Nothing but the lines below from the one holding "kursoppgangen i aksjemarkedene." up to and including the one holding "und des Gepäcks" should be copied, exactly and without pictures.

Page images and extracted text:
╭──

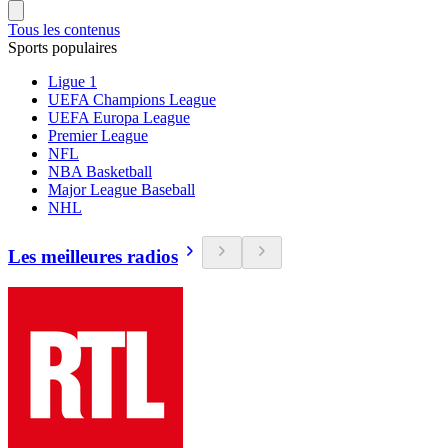
Tous les contenus
Sports populaires
Ligue 1
UEFA Champions League
UEFA Europa League
Premier League
NFL
NBA Basketball
Major League Baseball
NHL
Les meilleures radios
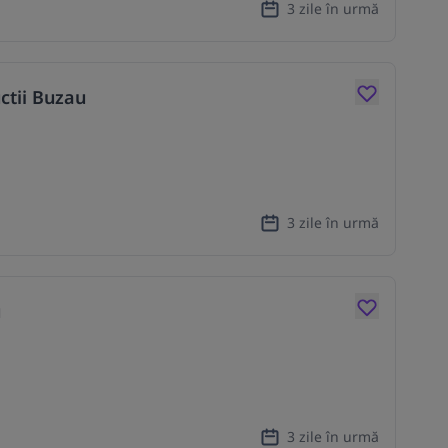
3 zile în urmă
ctii Buzau
3 zile în urmă
u
3 zile în urmă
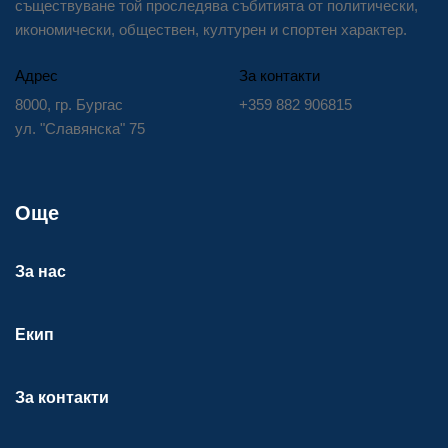
съществуване той проследява събитията от политически,
икономически, обществен, културен и спортен характер.
Адрес
За контакти
8000, гр. Бургас
+359 882 906815
ул. "Славянска" 75
Още
За нас
Екип
За контакти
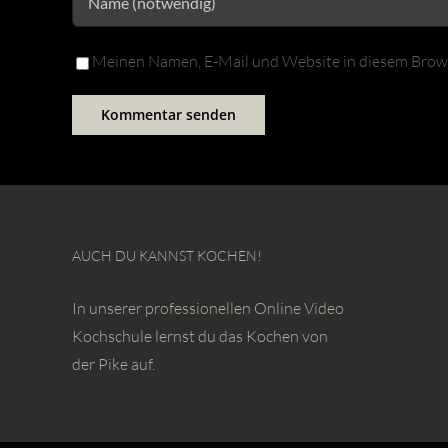
Meinen Namen, E-Mail und Website in diesem Browse
AUCH DU KANNST KOCHEN!
In unserer professionellen Online Video
Kochschule lernst du das Kochen von
der Pike auf.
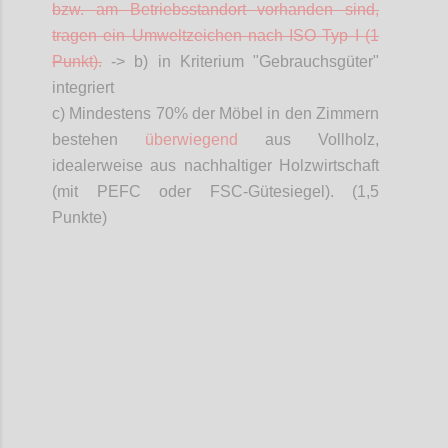
bzw. am Betriebsstandort vorhanden sind,
tragen ein Umweltzeichen nach ISO Typ I (1
Punkt).
-> b) in Kriterium "Gebrauchsgüter"
integriert
c) Mindestens 70% der Möbel in den Zimmern
bestehen
überwiegend
aus Vollholz,
idealerweise aus nachhaltiger Holzwirtschaft
(mit PEFC oder FSC-Gütesiegel). (1,5
Punkte)
Confi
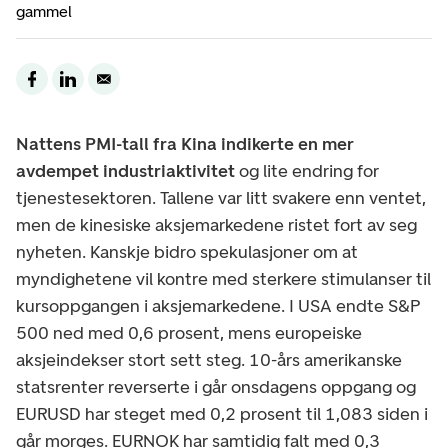
gammel
Nattens PMI-tall fra Kina indikerte en mer
avdempet industriaktivitet
og lite endring for
tjenestesektoren. Tallene var litt svakere enn ventet,
men de kinesiske aksjemarkedene ristet fort av seg
nyheten. Kanskje bidro spekulasjoner om at
myndighetene vil kontre med sterkere stimulanser til
kursoppgangen i aksjemarkedene. I USA endte S&P
500 ned med 0,6 prosent, mens europeiske
aksjeindekser stort sett steg. 10-års amerikanske
statsrenter reverserte i går onsdagens oppgang og
EURUSD har steget med 0,2 prosent til 1,083 siden i
går morges. EURNOK har samtidig falt med 0,3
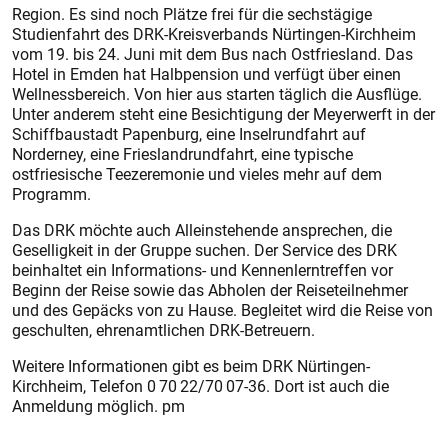
Region. Es sind noch Plätze frei für die sechstägige
Studienfahrt des DRK-Kreisverbands Nürtingen-Kirchheim
vom 19. bis 24. Juni mit dem Bus nach Ostfriesland. Das
Hotel in Emden hat Halbpension und verfügt über einen
Wellnessbereich. Von hier aus starten täglich die Ausflüge.
Unter anderem steht eine Besichtigung der Meyerwerft in der
Schiffbaustadt Papenburg, eine Inselrundfahrt auf
Norderney, eine Frieslandrundfahrt, eine typische
ostfriesische Teezeremonie und vieles mehr auf dem
Programm.
Das DRK möchte auch Alleinstehende ansprechen, die
Geselligkeit in der Gruppe suchen. Der Service des DRK
beinhaltet ein Informations- und Kennenlerntreffen vor
Beginn der Reise sowie das Abholen der Reiseteilnehmer
und des Gepäcks von zu Hause. Begleitet wird die Reise von
geschulten, ehrenamtlichen DRK-Betreuern.
Weitere Informationen gibt es beim DRK Nürtingen-
Kirchheim, Telefon 0 70 22/70 07-36. Dort ist auch die
Anmeldung möglich. pm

╰──

## THE COMPLETED TASK
kursoppgangen i aksjemarkedene. I USA endte S&P
500 ned med 0,6 prosent, mens europeiske
aksjeindekser stort sett steg. 10-års amerikanske
statsrenter reverserte i går onsdagens oppgang og
EURUSD har steget med 0,2 prosent til 1,083 siden i
går morges. EURNOK har samtidig falt med 0,3
Region. Es sind noch Plätze frei für die sechstägige
Studienfahrt des DRK-Kreisverbands Nürtingen-Kirchheim
vom 19. bis 24. Juni mit dem Bus nach Ostfriesland. Das
Hotel in Emden hat Halbpension und verfügt über einen
Wellnessbereich. Von hier aus starten täglich die Ausflüge.
Unter anderem steht eine Besichtigung der Meyerwerft in der
Schiffbaustadt Papenburg, eine Inselrundfahrt auf
Norderney, eine Frieslandrundfahrt, eine typische
ostfriesische Teezeremonie und vieles mehr auf dem
Programm.
Das DRK möchte auch Alleinstehende ansprechen, die
Geselligkeit in der Gruppe suchen. Der Service des DRK
beinhaltet ein Informations- und Kennenlerntreffen vor
Beginn der Reise sowie das Abholen der Reiseteilnehmer
und des Gepäcks von zu Hause. Begleitet wird die Reise von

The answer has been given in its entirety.